Lantas apa efeknya? Menurut Morrin, interaksi dengan AI kerap membentuk sebuah ecochamber, ruang gema untuk satu orang. Dalam ruang itu, pikiran yang menyimpang bisa terus diperkuat.
Tim Morrin menemukan ada tiga tema besar yang sering muncul dalam spiral delusi ini. Pertama, wahyu metafisik. Pada kategori itu, pengguna yakin menemukan kebenaran mendalam tentang hakikat realitas dari AI.
Kedua, personifikasi AI—percaya bahwa AI yang diajak bicara adalah makhluk yang hidup, bahkan bersifat ilahi. Ketiga, keterikatan emosional atau romantis—membangun hubungan yang terasa intim dengan AI.
Menurut Morrin, pola ini bukan hal baru. Ia mencerminkan archetype delusi klasik yang telah lama dikenal dalam psikiatri. Bedanya, kini bentuk dan nuansanya dibentuk oleh sifat AI yang interaktif dan responsif.
Ia mengingatkan bahwa delusi yang terkait dengan teknologi sudah ada jauh sebelumnya: orang percaya radio menguping percakapan, satelit memata-matai, atau chip disematkan di tubuh untuk melacak gerak-gerik. Hanya memikirkan teknologi itu saja sudah cukup untuk memicu paranoia.
Tapi, AI berbeda. “Sekarang AI bisa benar-benar disebut bersifat agensial,” kata Morrin, mengacu pada sistem yang tampak memiliki tujuan terprogram sendiri.

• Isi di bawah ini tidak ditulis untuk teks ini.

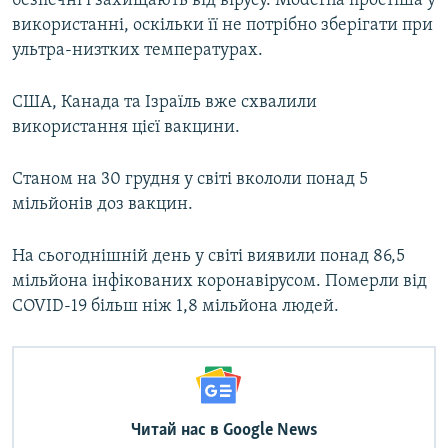
безпечні і захищають від вірусу. Moderna простіша у
використанні, оскільки її не потрібно зберігати при
ультра-низтких температурах.
США, Канада та Ізраїль вже схвалили
використання цієї вакцини.
Станом на 30 грудня у світі вкололи понад 5
мільйонів доз вакцин.
На сьогоднішній день у світі виявили понад 86,5
мільйона інфікованих коронавірусом. Померли від
COVID-19 більш ніж 1,8 мільйона людей.
Читай нас в Google News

Teknologi itu, lanjut Morrin, bukan sekadar alat pasif: ia berbicara, menunjukkan empati, dan menguatkan keyakinan penggunanya—seaneh apa pun itu. “Lingkaran umpan balik ini mungkin memperdalam dan memperpanjang delusi dengan cara yang belum pernah kita lihat sebelumnya,” tuturnya.
Bagaimana mencegahnya?
Psikolog sekaligus pendiri Connected Classroom, Timothy Cook mengatakan kesepian, kebutuhan emosional, atau tekanan psikologis menjadi pemicu utama perilaku menyimpang anatara pengguna dan sobat AI mereka.
"Pengguna yang memberi nama pada AI seringkali mencari dukungan emosional yang tak mereka temukan di sekitar. Usia pun berperan, remaja atau mereka yang berada di bawah tekanan cenderung lebih rentan," kata Cook seperti dikutip dari Psychology Today.
Ia mengusulkan sejumlah langkah pencegahan mudah. Pertama, pengguna membatas sesi dan reset konteks obrolan. Tujuannya untuk mencegah lingkar validasi tanpa akhir.
Selain itu, instruksikan agar percakapan selalu berbasis realitas. "Prompt yang berfungsi sebagai jangkar realitas (reality anchoring prompts) dapat mencegah pengguna mengembangkan hubungan romantis atau terapeutik dengan sistem AI,” jelas Cook.